A key marketing message for the League’s retirement fairs is the growth opportunity they present for credit unions. Credit unions hosting retirement fairs are able to attract current members and non-members alike. Non-members are drawn to the educational session and leave with a complete picture of credit union’s offerings. Current members are showcased the retirement related accounts (IRAs & senior accounts) and investment services offered by the credit union while at the same time being reminded that they can keep their accounts at the credit union when they retire. Finally, the opportunity to use the fairs as personal and professional development for their own credit union staff members should not be overlooked.

In order to continue to get the word out on this exceptional learning opportunity, the Illinois Credit Union League plans to conduct a retirement fair, as well as a train-the-trainer session, during the Chapter Leaders Conference this summer. These events will provide chapter officials with an opportunity to experience the fair and see how the credit unions can work locally to conduct fairs.  

Success Measurement
According to Melanie Murphy, Manager of Member Services for the Illinois Credit Union League, the success of a retirement fair isn’t determined solely on the reaction to that day’s event, it is also how participants engage with the materials and knowledge gained in the weeks and months following the fair. “Everyone is encouraged to revisit the retirement fair worksheets on a regular basis and to make adjustments to their plan calculations as they get closer to retirement,” shares Murphy. She also recommends sending out follow-up communications to fair participants a few months after the event. Murphy shares that this communication chiefly serves to reinforce the knowledge obtained during the fair, but also helps determine whether tangible actions (increased contributions to 401(k), opening IRA, etc.) were taken by attendees.

Program Results
According to Murphy, feedback from the retirement fairs has been very positive. Participants said the fair was a fresh approach to looking at and planning for retirement. They liked the interaction involved at the booths and appreciated the personalized results worksheets.

At the retirement fairs hosted by the Illinois Credit Union League there have been many “aha” moments when participants gain new insights into various aspects of retirement, both planned and unforeseen. Planning for retirement can be fun, thinking about the travel and time spent enjoying family and friends. But life can take unexpected turns, and your retirement plans can be impacted by unforeseen health issues or the need for family members to move home. These are specifically the types of life events which are explored and examined during the retirement fair. Leaving no stone unturned helps paint a complete and accurate picture of the participant’s life during their golden years.
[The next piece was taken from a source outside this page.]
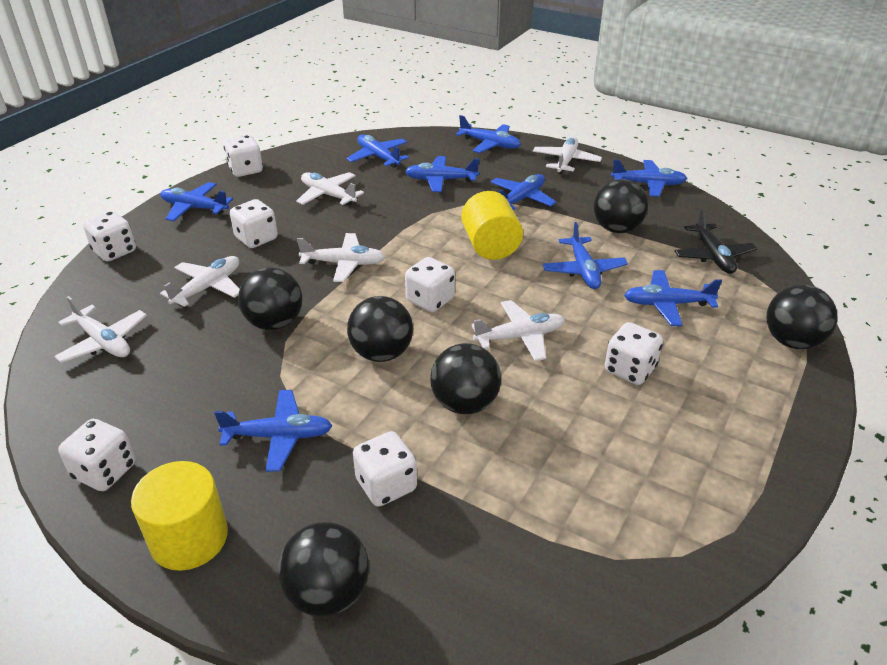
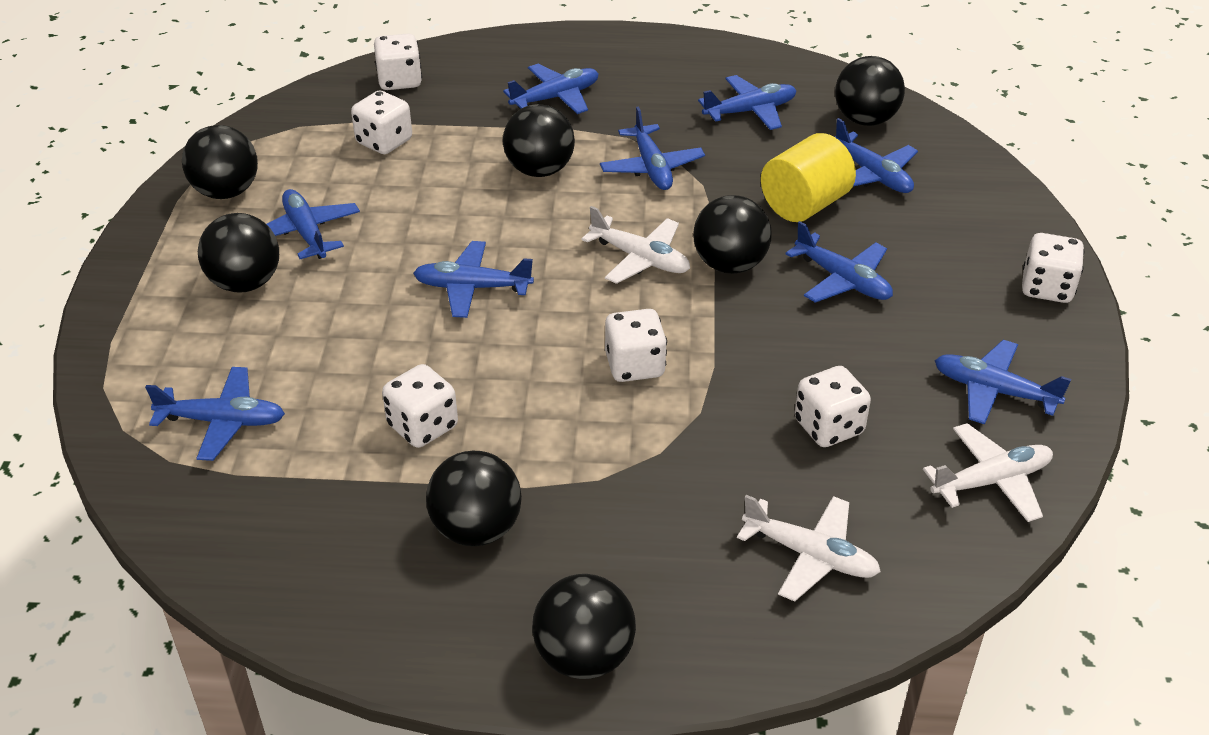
black ball: [238,267,302,330] [278,522,369,617] [347,296,413,362] [430,343,501,414] [594,179,648,233] [766,285,837,349] = 6 -> [182,125,258,199] [198,213,279,293] [426,451,522,546] [503,104,575,177] [532,574,636,679] [693,195,771,274] [835,56,905,126] = 7
black plane: [675,209,757,274] = 1 -> none = 0
white dice: [58,419,135,491] [83,211,136,262] [224,135,263,177] [230,199,278,248] [353,431,417,507] [405,257,455,312] [604,322,663,385] = 7 -> [351,90,412,154] [374,33,422,90] [382,364,458,448] [605,309,667,382] [794,366,871,447] [1022,233,1084,303] = 6
white plane: [54,296,147,363] [160,256,240,307] [296,172,364,205] [297,233,385,282] [471,300,565,361] [533,137,602,174] = 6 -> [582,206,690,284] [737,495,881,601] [923,423,1053,522] = 3
yellow cylinder: [131,461,228,571] [461,191,523,260] = 2 -> [761,133,856,222] = 1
The fairs have a track record of building a bridge of knowledge about the value of planning and preparing for life events. “The statistics about how poorly prepared most Americans are when it comes to planning for retirement resonated with everyone who has attended one of our retirement fairs and served as a “wake-up” for participants,” says Murphy. “In fact, several people have made appointments with financial planners to discuss saving for retirement as a result of attending the fair.”